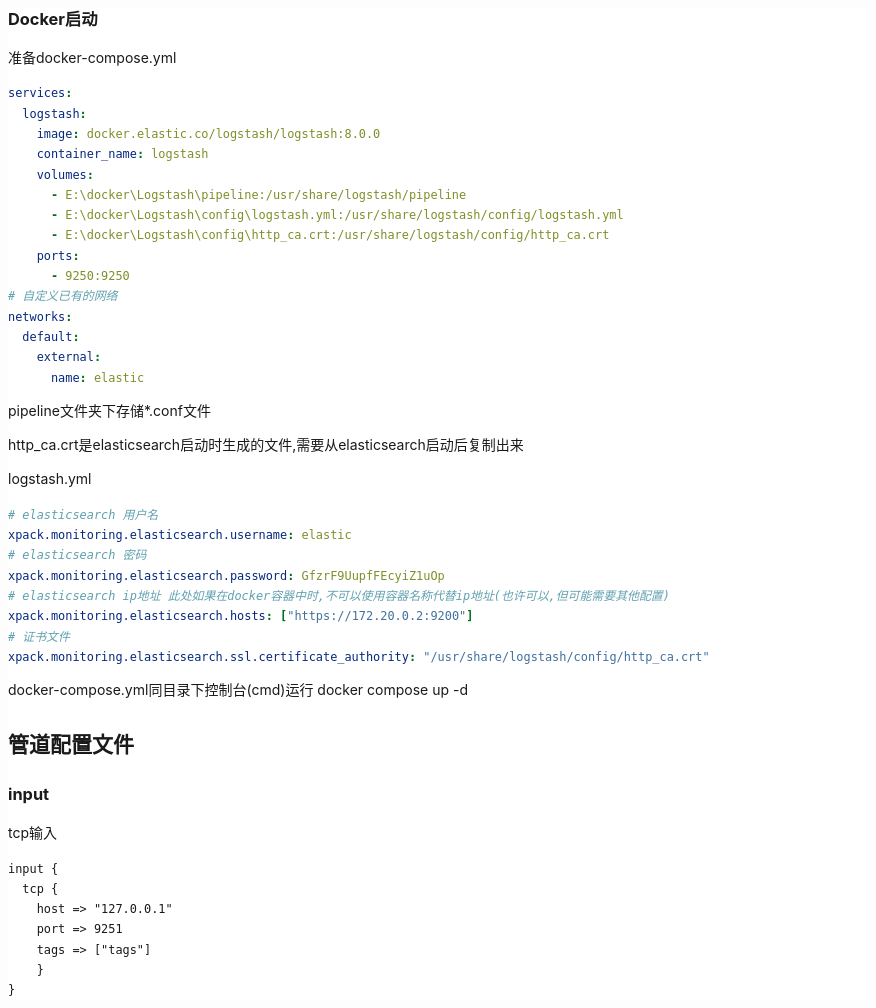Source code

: ### Docker启动

准备docker-compose.yml

```yml
services:
  logstash:
    image: docker.elastic.co/logstash/logstash:8.0.0
    container_name: logstash
    volumes:
      - E:\docker\Logstash\pipeline:/usr/share/logstash/pipeline
      - E:\docker\Logstash\config\logstash.yml:/usr/share/logstash/config/logstash.yml
      - E:\docker\Logstash\config\http_ca.crt:/usr/share/logstash/config/http_ca.crt
    ports:
      - 9250:9250
# 自定义已有的网络
networks:
  default:
    external:
      name: elastic

```

pipeline文件夹下存储*.conf文件

http_ca.crt是elasticsearch启动时生成的文件,需要从elasticsearch启动后复制出来

logstash.yml

```yml
# elasticsearch 用户名
xpack.monitoring.elasticsearch.username: elastic
# elasticsearch 密码
xpack.monitoring.elasticsearch.password: GfzrF9UupfFEcyiZ1uOp
# elasticsearch ip地址 此处如果在docker容器中时,不可以使用容器名称代替ip地址(也许可以,但可能需要其他配置)
xpack.monitoring.elasticsearch.hosts: ["https://172.20.0.2:9200"]
# 证书文件
xpack.monitoring.elasticsearch.ssl.certificate_authority: "/usr/share/logstash/config/http_ca.crt"
```

docker-compose.yml同目录下控制台(cmd)运行 docker compose up -d

## 管道配置文件

### input

tcp输入

```
input {
  tcp {
    host => "127.0.0.1"
    port => 9251
    tags => ["tags"]
    }
}
```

_____

* _Task to complete_:
The answer is every line in the data where the word "logstash" appears.

* _Response to this exercise_:
  logstash:
    image: docker.elastic.co/logstash/logstash:8.0.0
    container_name: logstash
      - E:\docker\Logstash\pipeline:/usr/share/logstash/pipeline
      - E:\docker\Logstash\config\logstash.yml:/usr/share/logstash/config/logstash.yml
      - E:\docker\Logstash\config\http_ca.crt:/usr/share/logstash/config/http_ca.crt
logstash.yml
xpack.monitoring.elasticsearch.ssl.certificate_authority: "/usr/share/logstash/config/http_ca.crt"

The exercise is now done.